• _THE PROBLEM_: Nothing but the records themselves, exactly as written, should appear in the reply; leave out the pictures.

• _AVAILABLE DATA_:
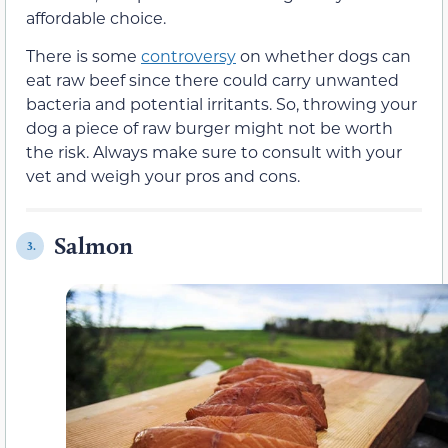
affordable choice.
There is some
controversy
on whether dogs can
eat raw beef since there could carry unwanted
bacteria and potential irritants. So, throwing your
dog a piece of raw burger might not be worth
the risk. Always make sure to consult with your
vet and weigh your pros and cons.
Salmon
3.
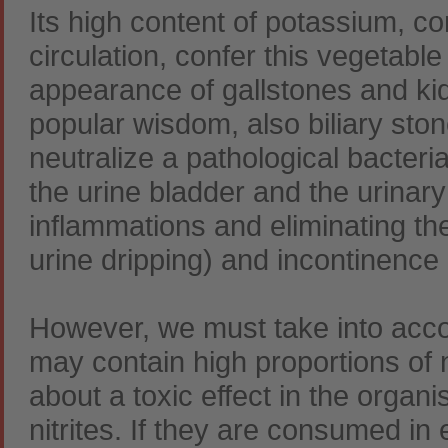
Its high content of potassium, c
circulation, confer this vegetable
appearance of gallstones and kid
popular wisdom, also biliary ston
neutralize a pathological bacteri
the urine bladder and the urinary
inflammations and eliminating the 
urine dripping) and incontinence in
However, we must take into accou
may contain high proportions of 
about a toxic effect in the organ
nitrites. If they are consumed i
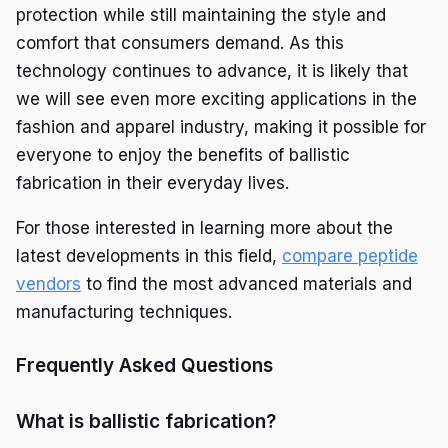
protection while still maintaining the style and
comfort that consumers demand. As this
technology continues to advance, it is likely that
we will see even more exciting applications in the
fashion and apparel industry, making it possible for
everyone to enjoy the benefits of ballistic
fabrication in their everyday lives.
For those interested in learning more about the
latest developments in this field,
compare peptide
vendors
to find the most advanced materials and
manufacturing techniques.
Frequently Asked Questions
What is ballistic fabrication?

• _SOLVED EXERCISE_:
affordable choice.
There is some
controversy
on whether dogs can
eat raw beef since there could carry unwanted
bacteria and potential irritants. So, throwing your
dog a piece of raw burger might not be worth
the risk. Always make sure to consult with your
vet and weigh your pros and cons.
Salmon
3.
Its high content of potassium, c
circulation, confer this vegetable
appearance of gallstones and kid
popular wisdom, also biliary ston
neutralize a pathological bacteri
the urine bladder and the urinary
inflammations and eliminating the 
urine dripping) and incontinence in
However, we must take into accou
may contain high proportions of 
about a toxic effect in the organ
nitrites. If they are consumed i
protection while still maintaining the style and
comfort that consumers demand. As this
technology continues to advance, it is likely that
we will see even more exciting applications in the
fashion and apparel industry, making it possible for
everyone to enjoy the benefits of ballistic
fabrication in their everyday lives.
For those interested in learning more about the
latest developments in this field,
compare peptide
vendors
to find the most advanced materials and
manufacturing techniques.
Frequently Asked Questions
What is ballistic fabrication?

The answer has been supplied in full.